Cokedale, Coloarod Coke Ovens

Anna Zoromski/Miles Via

The Highway of Legends continues east along the Purgatorie River. This region was a mining center a hundred years ago, and lingering evidence from those boom years meets the eye along this stretch of the drive. As you go through Weston, look for elk; the nation’s’ largest herd lives here. The church at Weston is a favorite with photographers, in its setting surrounded by the towering mountains. Valdez was a company town for the Frederick Mine, and is now mostly empty. The General Store and other sites are frequent subjects for photographers. Cokedale is known for the ruins of its coke ovens which dominate the landscape like low lying aqueducts. Visit the Cokedale National Historic District. Coal mining took place here from 1909 to 1949. It is sometimes characterized as a ghost town, but 130 people call Cokedale home.

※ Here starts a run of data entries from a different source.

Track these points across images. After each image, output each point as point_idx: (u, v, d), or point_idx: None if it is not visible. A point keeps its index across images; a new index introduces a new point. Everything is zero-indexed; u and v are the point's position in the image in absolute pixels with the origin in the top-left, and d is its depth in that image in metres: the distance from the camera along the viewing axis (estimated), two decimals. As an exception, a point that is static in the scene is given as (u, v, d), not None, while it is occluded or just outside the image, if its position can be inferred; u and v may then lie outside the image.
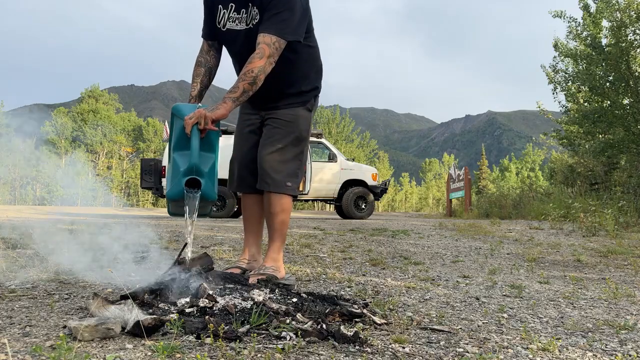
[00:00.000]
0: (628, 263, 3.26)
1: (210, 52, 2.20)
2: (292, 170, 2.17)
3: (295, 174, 2.19)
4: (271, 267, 2.14)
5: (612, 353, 1.29)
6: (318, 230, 5.90)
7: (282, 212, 2.19)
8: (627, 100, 10.98)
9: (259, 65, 1.91)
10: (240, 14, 2.06)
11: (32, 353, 1.13)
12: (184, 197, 1.76)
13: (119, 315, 1.32)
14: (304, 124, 2.22)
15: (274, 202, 2.17)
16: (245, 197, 2.36)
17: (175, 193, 1.78)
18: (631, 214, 7.37)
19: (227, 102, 1.89)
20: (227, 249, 3.66)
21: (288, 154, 2.17)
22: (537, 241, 4.81)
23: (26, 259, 2.74)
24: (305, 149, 2.26)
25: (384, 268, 2.85)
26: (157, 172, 11.58)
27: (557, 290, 2.26)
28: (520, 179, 46.49)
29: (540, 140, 16.73)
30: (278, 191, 2.14)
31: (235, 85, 1.91)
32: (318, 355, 1.18)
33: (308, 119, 2.25)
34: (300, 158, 2.22)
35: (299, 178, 2.21)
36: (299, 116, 2.21)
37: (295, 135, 2.18)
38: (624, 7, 10.62)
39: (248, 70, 1.91)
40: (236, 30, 2.08)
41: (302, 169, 2.24)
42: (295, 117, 2.19)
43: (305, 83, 2.22)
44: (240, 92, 1.90)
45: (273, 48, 1.94)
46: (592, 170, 12.07)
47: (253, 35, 2.01)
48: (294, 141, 2.18)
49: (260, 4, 1.99)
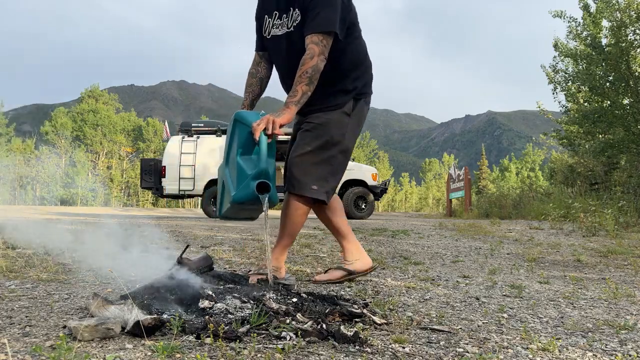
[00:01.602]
0: (628, 263, 3.26)
1: (261, 64, 2.28)
2: (320, 174, 2.11)
3: (324, 178, 2.12)
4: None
5: (612, 353, 1.29)
6: (318, 230, 5.90)
7: (296, 214, 2.16)
8: (627, 100, 10.98)
9: (312, 64, 1.93)
10: (282, 20, 2.12)
11: (32, 353, 1.13)
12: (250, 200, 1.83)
13: (119, 315, 1.32)
14: (336, 128, 2.14)
15: (291, 202, 2.14)
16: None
17: (243, 196, 1.84)
18: (631, 214, 7.37)
19: (290, 106, 1.92)
20: (227, 249, 3.66)
21: (316, 157, 2.11)
22: (537, 241, 4.81)
23: (26, 259, 2.74)
24: (341, 155, 2.17)
25: (384, 268, 2.85)
26: (157, 172, 11.58)
27: (557, 290, 2.26)
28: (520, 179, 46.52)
29: (540, 140, 16.74)
30: (301, 193, 2.09)
31: (294, 89, 1.94)
32: (318, 355, 1.18)
33: (343, 122, 2.16)
34: (332, 162, 2.14)
35: (330, 183, 2.14)
36: (331, 120, 2.14)
37: (325, 139, 2.12)
38: (624, 7, 10.62)
39: (303, 72, 1.94)
40: (278, 35, 2.13)
41: (335, 174, 2.17)
42: (327, 120, 2.14)
43: (344, 83, 2.16)
44: (300, 94, 1.93)
45: (322, 46, 1.96)
46: (592, 170, 12.07)
47: (293, 38, 2.06)
48: (323, 145, 2.12)
49: (302, 4, 2.03)
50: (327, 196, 2.12)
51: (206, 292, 1.49)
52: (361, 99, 2.22)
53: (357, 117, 2.22)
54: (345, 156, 2.20)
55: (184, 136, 11.54)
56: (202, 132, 11.56)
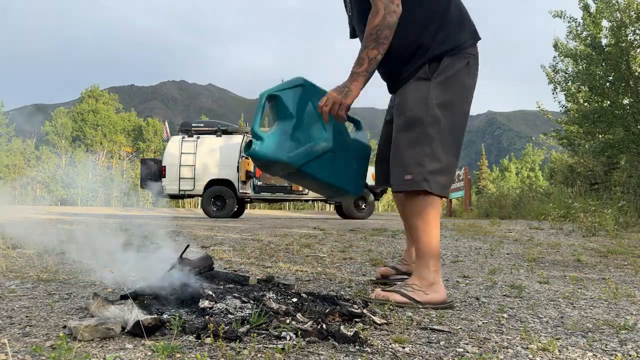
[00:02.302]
0: (628, 263, 3.26)
1: None
2: (412, 158, 1.73)
3: (419, 163, 1.72)
4: (412, 285, 1.76)
5: (612, 353, 1.29)
6: (318, 230, 5.90)
7: (415, 216, 1.78)
8: (627, 100, 10.98)
9: (375, 22, 1.67)
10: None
11: (32, 353, 1.13)
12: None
13: (119, 315, 1.32)
14: (413, 101, 1.75)
15: (407, 202, 1.82)
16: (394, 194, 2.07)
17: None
18: (631, 214, 7.37)
19: (357, 78, 1.69)
20: (227, 249, 3.66)
21: (404, 140, 1.77)
22: (537, 241, 4.81)
23: (26, 259, 2.74)
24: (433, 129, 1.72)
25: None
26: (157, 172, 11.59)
27: (557, 290, 2.26)
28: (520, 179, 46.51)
29: (540, 140, 16.73)
30: (399, 189, 1.79)
31: (359, 56, 1.69)
32: (318, 355, 1.18)
33: (421, 90, 1.75)
34: (423, 141, 1.72)
35: (427, 166, 1.71)
36: (406, 92, 1.78)
37: (406, 117, 1.76)
38: (624, 7, 10.62)
39: (367, 35, 1.69)
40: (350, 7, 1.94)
41: (435, 154, 1.72)
42: (403, 95, 1.79)
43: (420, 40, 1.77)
44: (366, 62, 1.68)
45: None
46: (592, 170, 12.07)
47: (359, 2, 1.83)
48: (404, 126, 1.77)
49: None
50: (428, 184, 1.71)
51: (206, 292, 1.49)
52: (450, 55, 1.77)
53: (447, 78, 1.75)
54: (441, 129, 1.73)
55: (184, 136, 11.55)
56: (202, 132, 11.57)
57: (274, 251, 3.55)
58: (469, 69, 1.80)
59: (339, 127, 1.87)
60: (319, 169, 1.82)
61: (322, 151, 1.80)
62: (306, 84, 1.79)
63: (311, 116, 1.79)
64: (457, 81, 1.77)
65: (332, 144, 1.83)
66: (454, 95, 1.77)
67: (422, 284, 1.75)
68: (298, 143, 1.75)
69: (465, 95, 1.80)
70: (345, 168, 1.91)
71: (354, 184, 1.97)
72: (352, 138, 1.97)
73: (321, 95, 1.79)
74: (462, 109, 1.80)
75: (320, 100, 1.75)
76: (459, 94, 1.79)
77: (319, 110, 1.73)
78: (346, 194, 1.98)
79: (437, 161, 1.73)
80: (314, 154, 1.78)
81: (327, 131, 1.82)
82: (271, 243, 4.15)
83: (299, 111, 1.77)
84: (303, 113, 1.77)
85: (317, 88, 1.84)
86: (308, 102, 1.79)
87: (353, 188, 1.97)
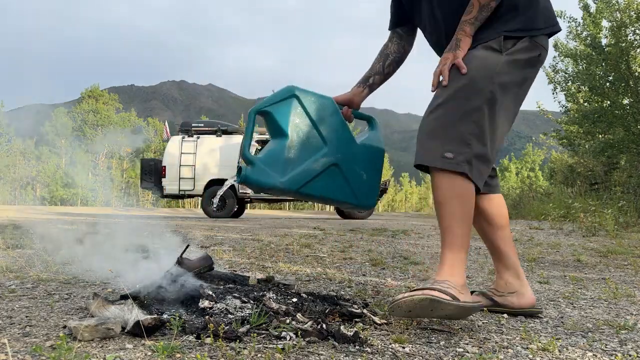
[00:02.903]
0: (628, 263, 3.26)
1: (392, 40, 1.86)
2: (457, 134, 1.45)
3: (464, 141, 1.45)
4: (442, 282, 1.42)
5: (612, 353, 1.29)
6: (318, 230, 5.90)
7: (448, 200, 1.48)
8: (627, 100, 10.99)
9: None
10: None
11: (32, 353, 1.13)
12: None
13: (119, 315, 1.32)
14: (478, 68, 1.48)
15: (435, 182, 1.51)
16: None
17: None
18: (631, 214, 7.38)
19: (463, 27, 1.51)
20: (227, 249, 3.66)
21: (450, 110, 1.48)
22: (537, 241, 4.81)
23: (26, 259, 2.74)
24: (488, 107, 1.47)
25: (384, 268, 2.85)
26: (157, 172, 11.60)
27: (557, 290, 2.26)
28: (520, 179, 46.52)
29: (540, 140, 16.74)
30: (433, 164, 1.48)
31: (470, 3, 1.50)
32: (318, 355, 1.18)
33: (489, 61, 1.48)
34: (475, 117, 1.46)
35: (474, 148, 1.45)
36: (472, 57, 1.51)
37: (462, 83, 1.47)
38: (624, 7, 10.63)
39: None
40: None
41: (483, 136, 1.46)
42: (467, 59, 1.51)
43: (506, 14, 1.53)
44: (476, 9, 1.49)
45: None
46: (592, 170, 12.08)
47: None
48: (458, 91, 1.47)
49: None
50: (470, 168, 1.45)
51: (206, 292, 1.49)
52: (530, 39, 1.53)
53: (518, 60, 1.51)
54: (495, 112, 1.48)
55: (184, 136, 11.56)
56: (202, 132, 11.58)
57: (274, 251, 3.55)
58: (537, 62, 1.56)
59: (343, 135, 1.70)
60: (321, 188, 1.65)
61: (322, 168, 1.64)
62: (298, 94, 1.62)
63: (308, 130, 1.63)
64: (524, 69, 1.54)
65: (335, 157, 1.66)
66: (518, 81, 1.53)
67: (457, 282, 1.44)
68: (294, 163, 1.59)
69: (525, 88, 1.57)
70: (354, 180, 1.72)
71: (365, 196, 1.76)
72: (361, 143, 1.75)
73: (319, 102, 1.65)
74: (518, 101, 1.58)
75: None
76: (522, 83, 1.55)
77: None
78: (357, 207, 1.79)
79: (484, 146, 1.47)
80: (313, 173, 1.62)
81: (327, 144, 1.65)
82: (271, 243, 4.15)
83: (293, 126, 1.61)
84: (298, 127, 1.61)
85: (312, 95, 1.65)
86: (303, 113, 1.62)
87: (364, 201, 1.76)
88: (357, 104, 1.82)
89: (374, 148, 1.78)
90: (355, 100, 1.81)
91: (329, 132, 1.66)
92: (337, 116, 1.69)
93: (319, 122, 1.64)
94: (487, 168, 1.51)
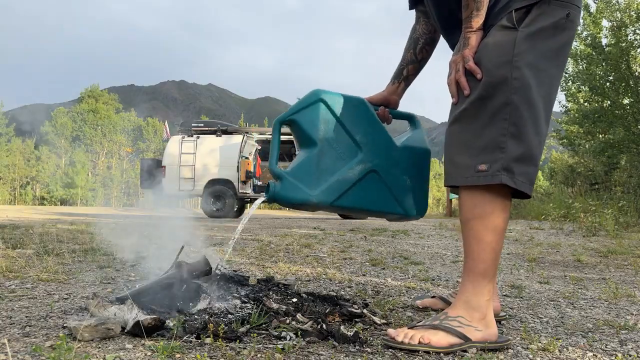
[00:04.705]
0: (628, 263, 3.26)
1: (419, 20, 1.69)
2: (484, 142, 1.28)
3: (496, 146, 1.26)
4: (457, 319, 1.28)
5: (612, 353, 1.29)
6: (318, 230, 5.90)
7: (476, 219, 1.31)
8: (627, 100, 11.00)
9: None
10: None
11: (32, 353, 1.13)
12: None
13: (119, 315, 1.32)
14: (489, 56, 1.29)
15: (462, 200, 1.35)
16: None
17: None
18: (631, 214, 7.38)
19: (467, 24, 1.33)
20: (227, 249, 3.65)
21: (474, 116, 1.30)
22: (537, 241, 4.81)
23: (26, 259, 2.73)
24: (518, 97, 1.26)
25: (384, 268, 2.85)
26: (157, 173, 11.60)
27: (557, 290, 2.25)
28: (520, 179, 46.44)
29: (540, 140, 16.72)
30: (464, 183, 1.31)
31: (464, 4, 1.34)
32: (318, 355, 1.18)
33: (503, 44, 1.28)
34: (502, 115, 1.26)
35: (510, 151, 1.25)
36: (483, 47, 1.31)
37: (477, 85, 1.30)
38: (624, 7, 10.64)
39: None
40: None
41: (519, 133, 1.26)
42: (479, 51, 1.32)
43: None
44: (472, 3, 1.32)
45: None
46: (592, 170, 12.08)
47: None
48: (478, 91, 1.29)
49: None
50: (512, 176, 1.25)
51: (206, 292, 1.49)
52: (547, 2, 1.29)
53: (540, 30, 1.29)
54: (530, 98, 1.27)
55: (184, 136, 11.55)
56: (202, 132, 11.57)
57: (274, 251, 3.55)
58: (567, 23, 1.32)
59: (379, 138, 1.55)
60: (359, 198, 1.50)
61: (359, 176, 1.49)
62: (325, 98, 1.49)
63: (339, 136, 1.49)
64: (553, 37, 1.30)
65: (372, 163, 1.51)
66: (549, 54, 1.31)
67: (473, 316, 1.27)
68: (326, 174, 1.46)
69: (563, 56, 1.35)
70: (396, 187, 1.55)
71: (411, 204, 1.57)
72: (402, 145, 1.59)
73: (349, 104, 1.52)
74: (558, 73, 1.36)
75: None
76: (557, 53, 1.32)
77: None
78: (405, 217, 1.61)
79: (524, 144, 1.27)
80: (349, 183, 1.48)
81: (362, 149, 1.50)
82: (271, 243, 4.15)
83: (323, 133, 1.47)
84: (328, 134, 1.47)
85: (341, 97, 1.52)
86: (332, 118, 1.49)
87: (411, 209, 1.58)
88: (394, 102, 1.66)
89: (417, 149, 1.61)
90: (391, 99, 1.66)
91: (362, 135, 1.52)
92: (371, 118, 1.56)
93: (350, 126, 1.50)
94: (534, 168, 1.29)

You will skirt Trinidad Lake before The Highway of Legends ends in Trinidad where route 12 meets Interstate 25. Trinidad was a Santa Fe Tral traiding station and a place where the settlers rested before they traversed the Raton Pass into New Mexico. Bat Masterson served as marshal of Trinidad in the 1880’s. One of the stage coach drivers between Trinidad and Box Springs was Wyatt Earp. Kit Carson was also well known in the town. Sights to see include the Bloom Mansion, which serves as the Trinidad History Museum, A. R. Mitchell Memorial Museum of Western Art, and the Baca house. Good dining choices include Tequila’s Family Mexican Restaurant, Bella Luna, and The Café. Lodging in Trinidad includes La Quinta, Days Inn, and Holiday Inn and Suites. For dinging we suggest The Café for Baca sandwich and homemade tomato basil soup, Bella Luna for pizza, and Rino’s Italian Restaurant and Steak House, in a former church building, which features great food served by singing waiters.